Jamacian-style Sweet Potato and Black Bean Stew

Jamacian-style Sweet Potato and Black Bean Stew
Recipe type: Main Course
Cuisine: Vegan
Prep time: 
Cook time: 
Total time: 
Serves: 4-6
This is a rich, spicy vegan stew with a Jamaican flair. Excellent served over rice as a stew or pureed and served as a thick soup. Serves 4-6. Cooked in a 12" or larger dutch oven.
  • 2 Tbsp olive oil
  • 2 pounds of sweet potatoes (three medium or two large), peeled and diced into 1 inch pieces
  • 1 onion, 1 inch dice
  • 1 red bell pepper, seeded and chopped (1/2" dice)

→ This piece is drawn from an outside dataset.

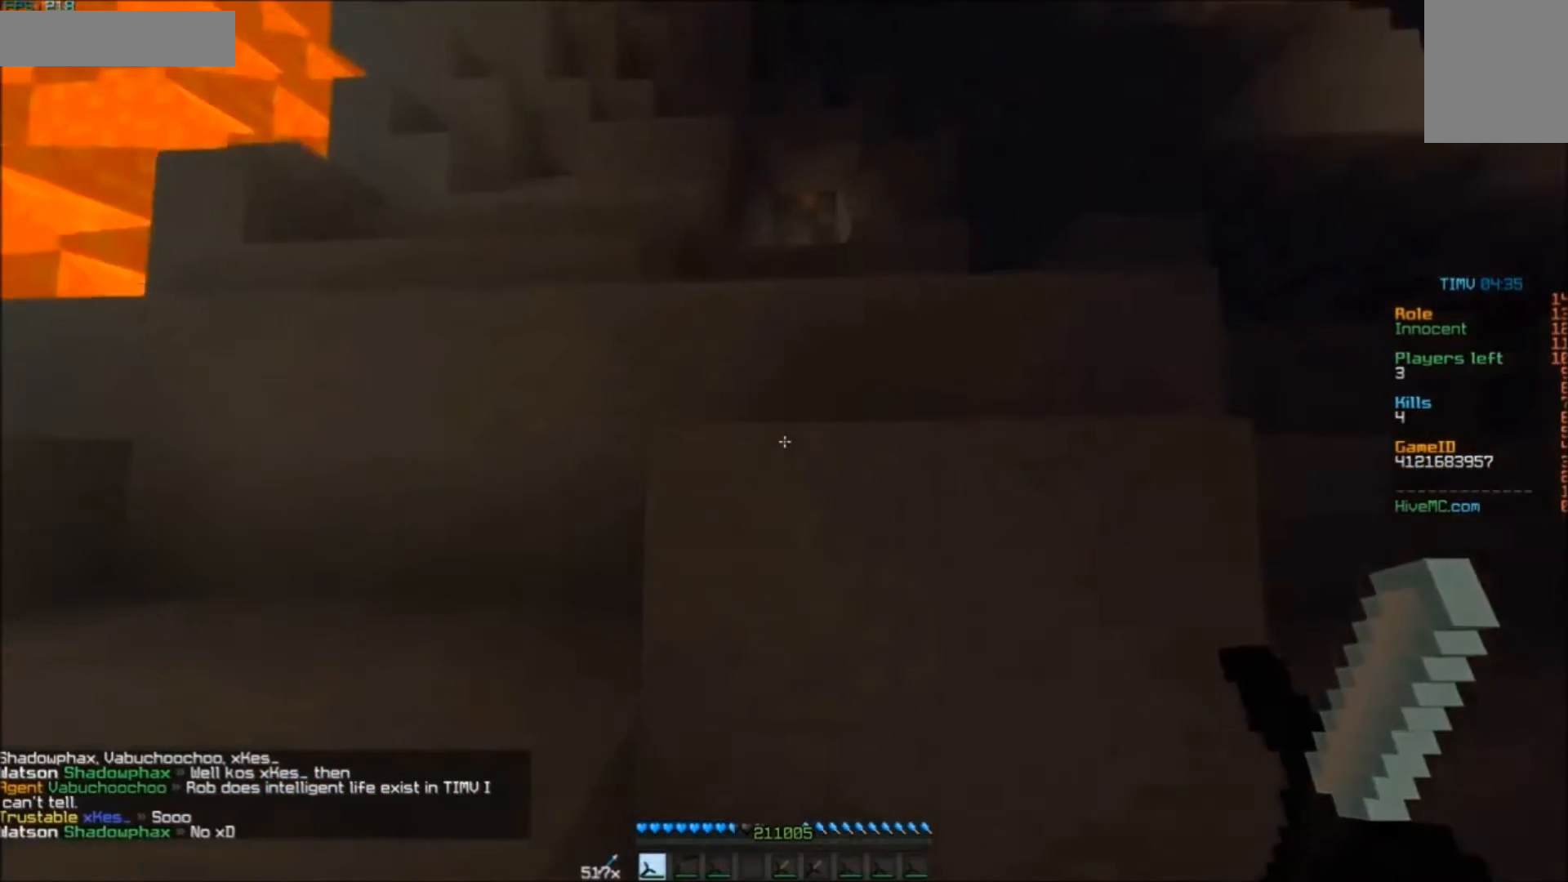
{"keys": ["w"], "mouse": [], "events": [[50, "a", "up"], [117, "a", "down"], [317, "a", "up"]]}
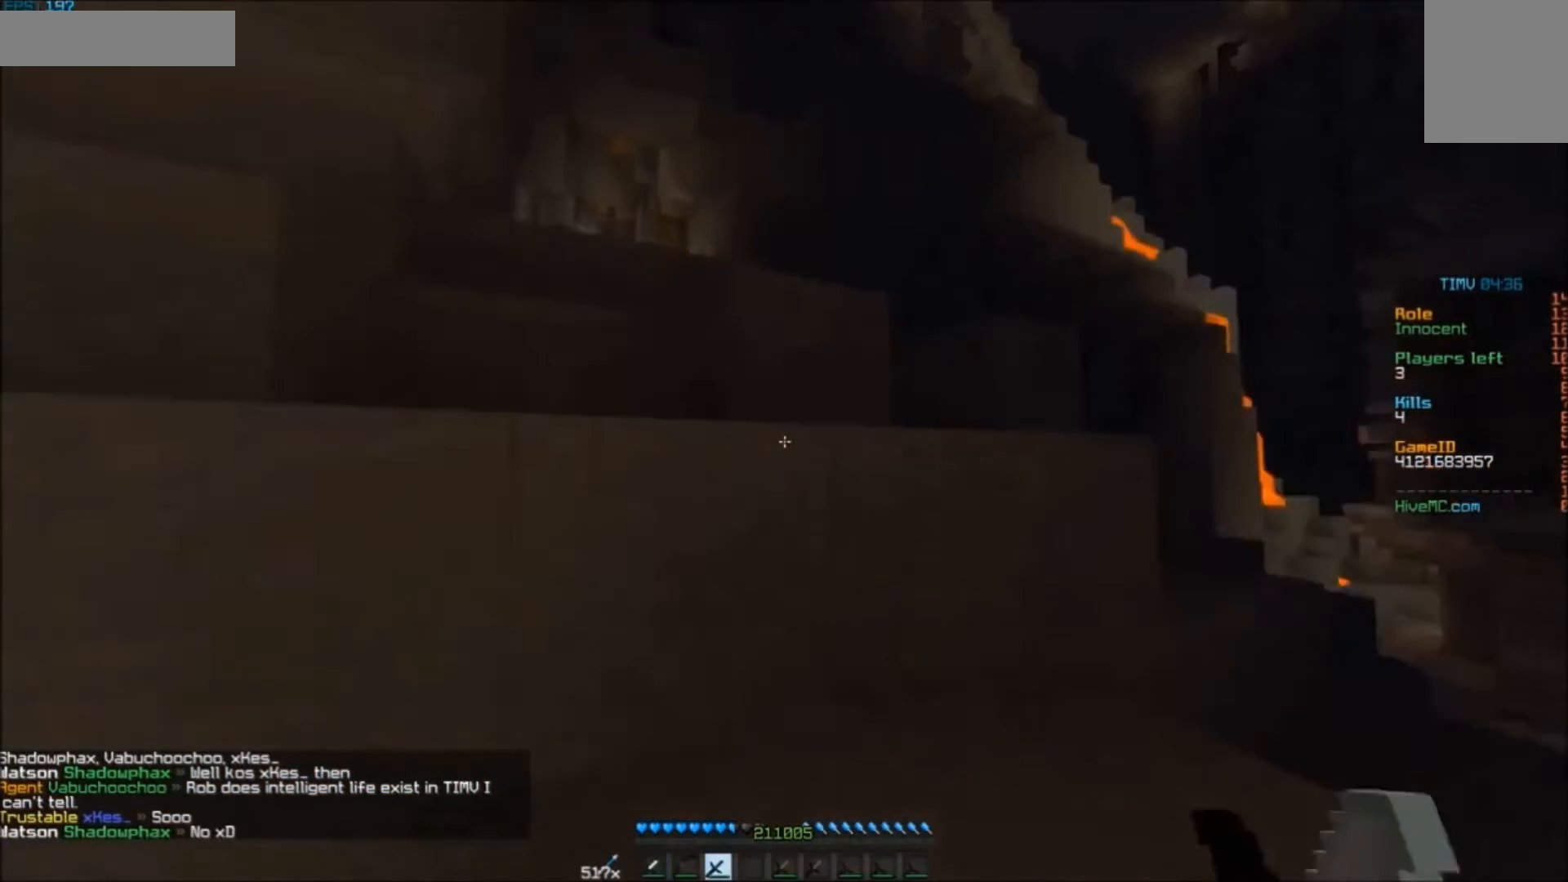
{"keys": ["w"], "mouse": [], "events": []}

  • 1 jalapeno pepper, seeded and diced fine
  • 1 clove of garlic, minced
  • 1 tsp Ancho Chile Powder
  • 1 tsp cumin
  • 1 Tbs chili powder
  • 2 cups vegetable broth (or water in a pinch)

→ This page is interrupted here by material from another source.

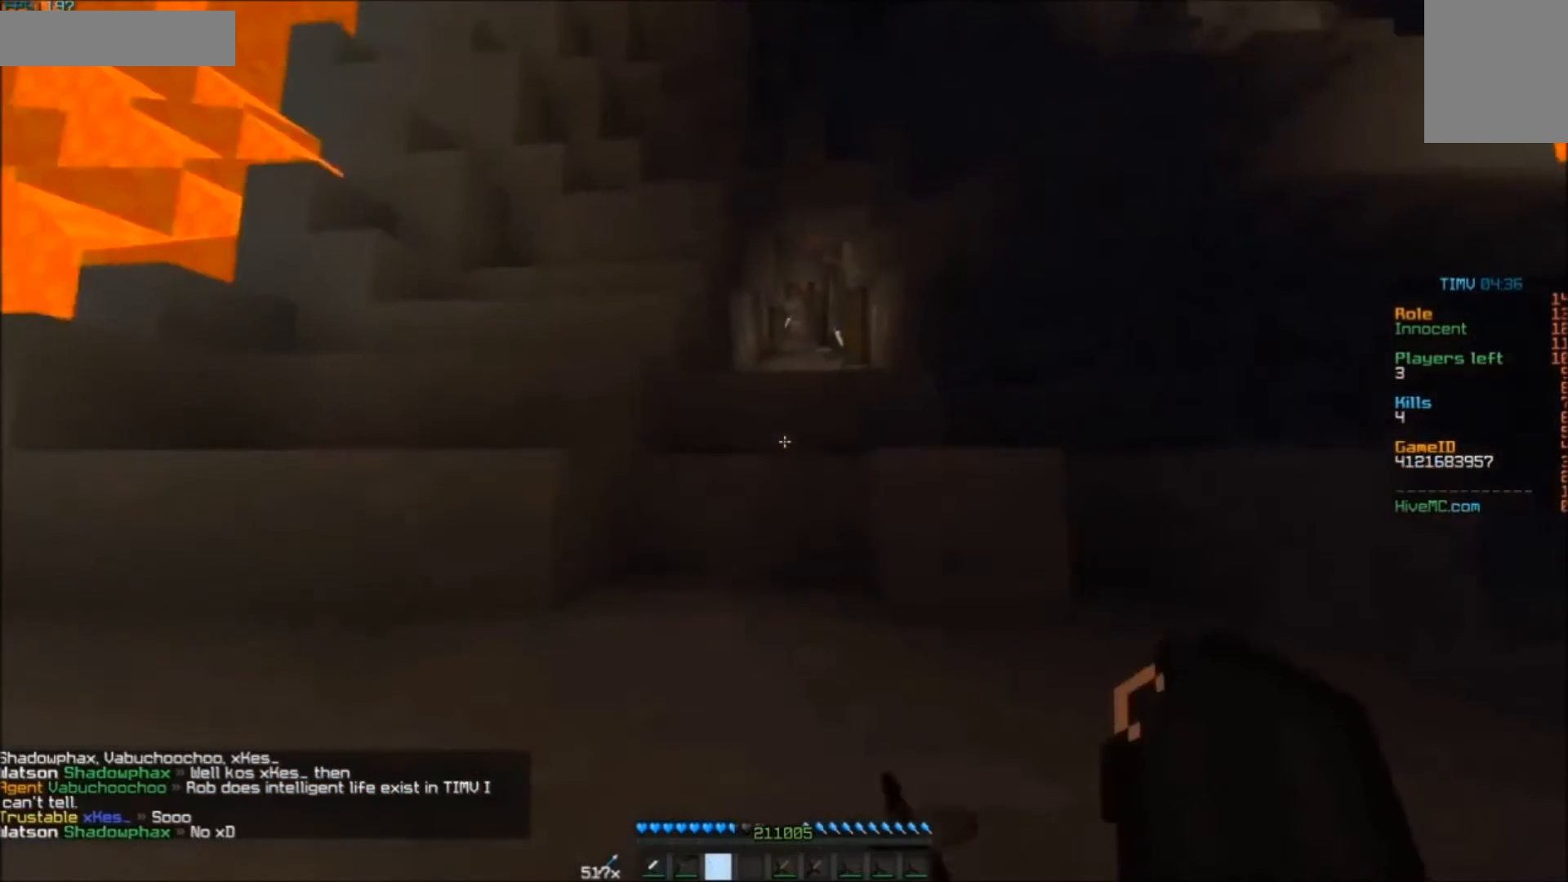
{"keys": ["w"], "mouse": [], "events": []}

  • 1 28 oz can diced tomatoes, with liquid
  • 1 15 oz can vegetarian black beans, with liquid
  • Optional:
  • 2 cups jasmine rice
  • 4 cups water
  1. In a 12" Dutch oven, heat the oil over medium heat.
  2. When the oil is shimmering, add the onion and bell pepper. Saute for a couple of minutes, then add the sweet potatoes, jalapeno, and garlic.

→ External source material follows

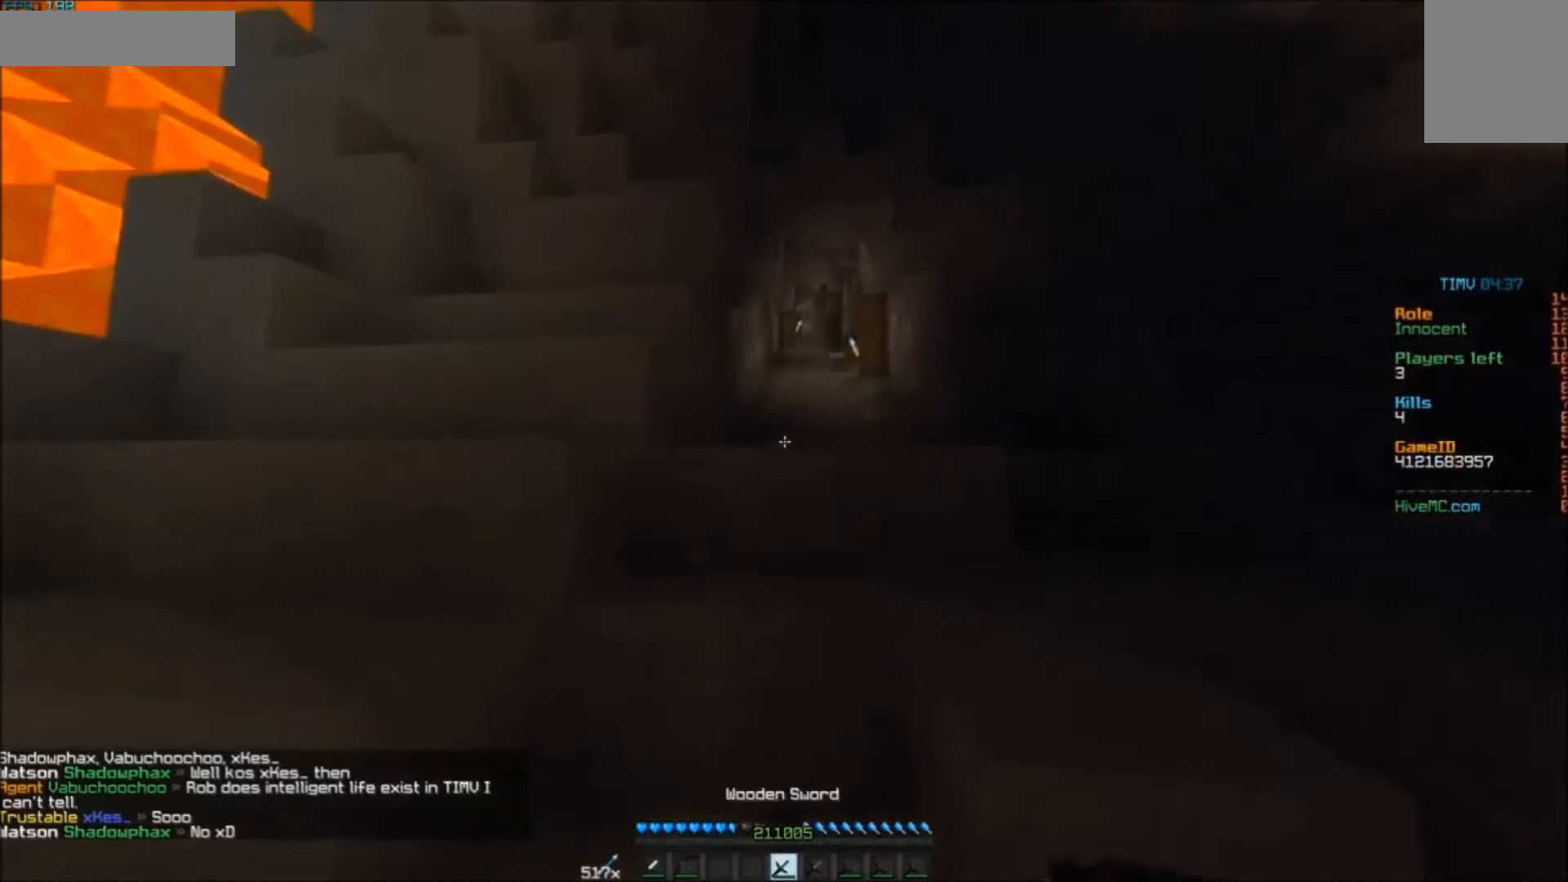
{"keys": ["w"], "mouse": [], "events": []}
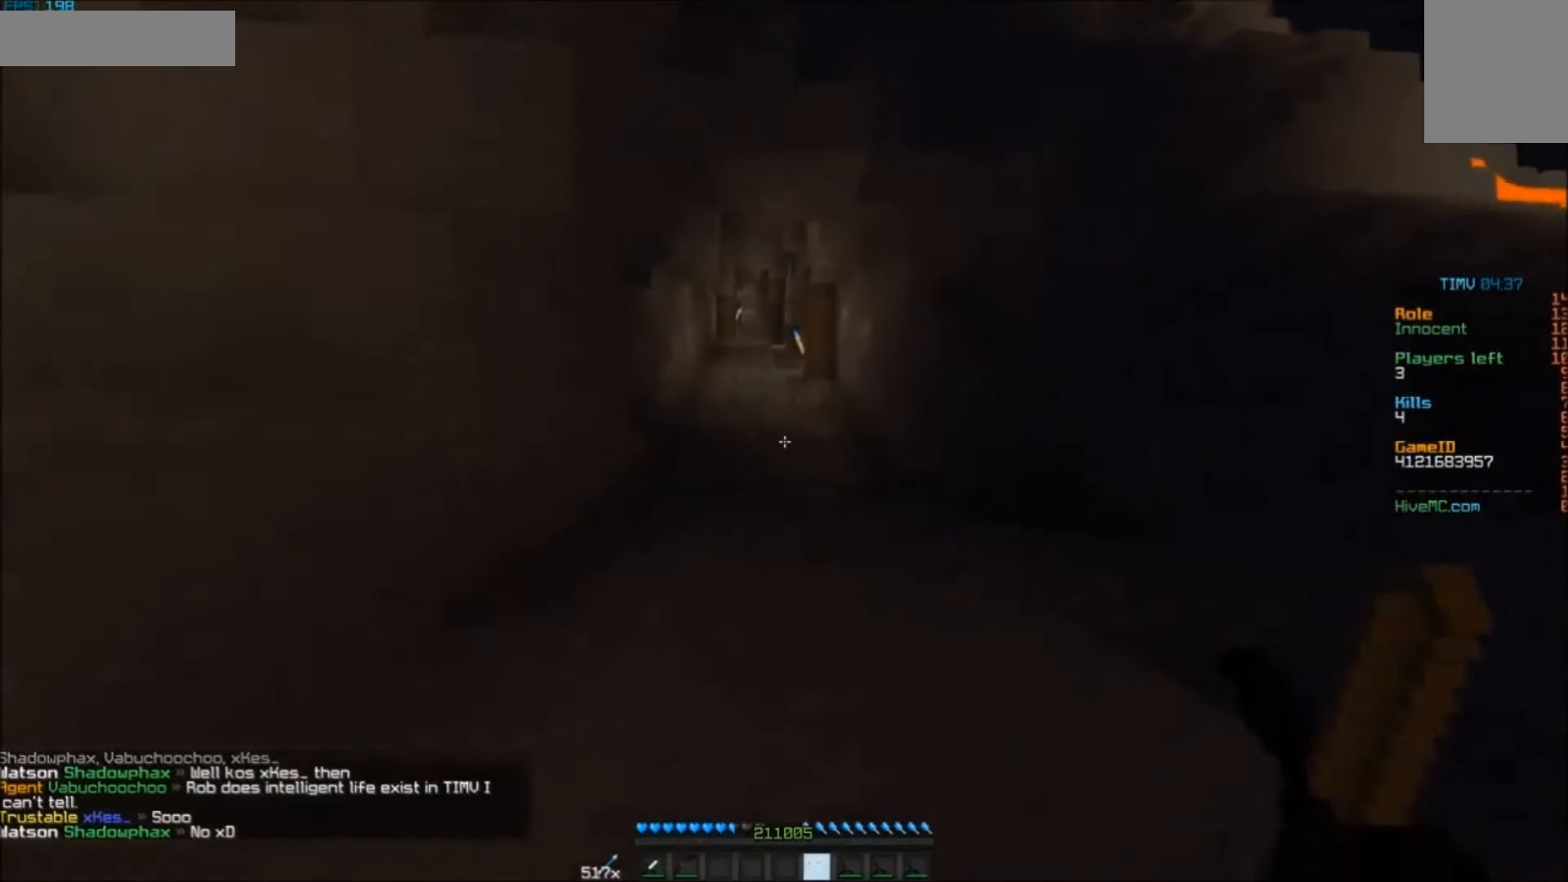
{"keys": ["w"], "mouse": [], "events": []}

  3. Stir to coat and saute for about 5 minutes, stirring frequently, or until the onion is soft and translucent.
  4. Add the spices (chili powder, cumin, and ancho) then cover the pot and cook for 7-8 more minutes, or until the sweet potatoes are fork tender.
  5. De-glaze the pot with the broth, then add the tomatoes and black beans.
  6. (Note: if serving over rice, start the rice water now....)
  7. Bring the pot to a boil, then lower heat and cook over medium-low heat for another 15-20 minutes, stirring occasionally, until thickened.
  8. Serve over rice as a stew, or...
  9. Using a blender, puree the stew in batches, a couple of cups at a time, until smooth. Serve hot or cold.
  10. Variations:
  11. Substitute pinto beans for the black beans
  12. For an Asian feel, Add 1 Tbs fresh-grated ginger with the other spices and sprinkle a few tsp of shredded coconut on top when serving.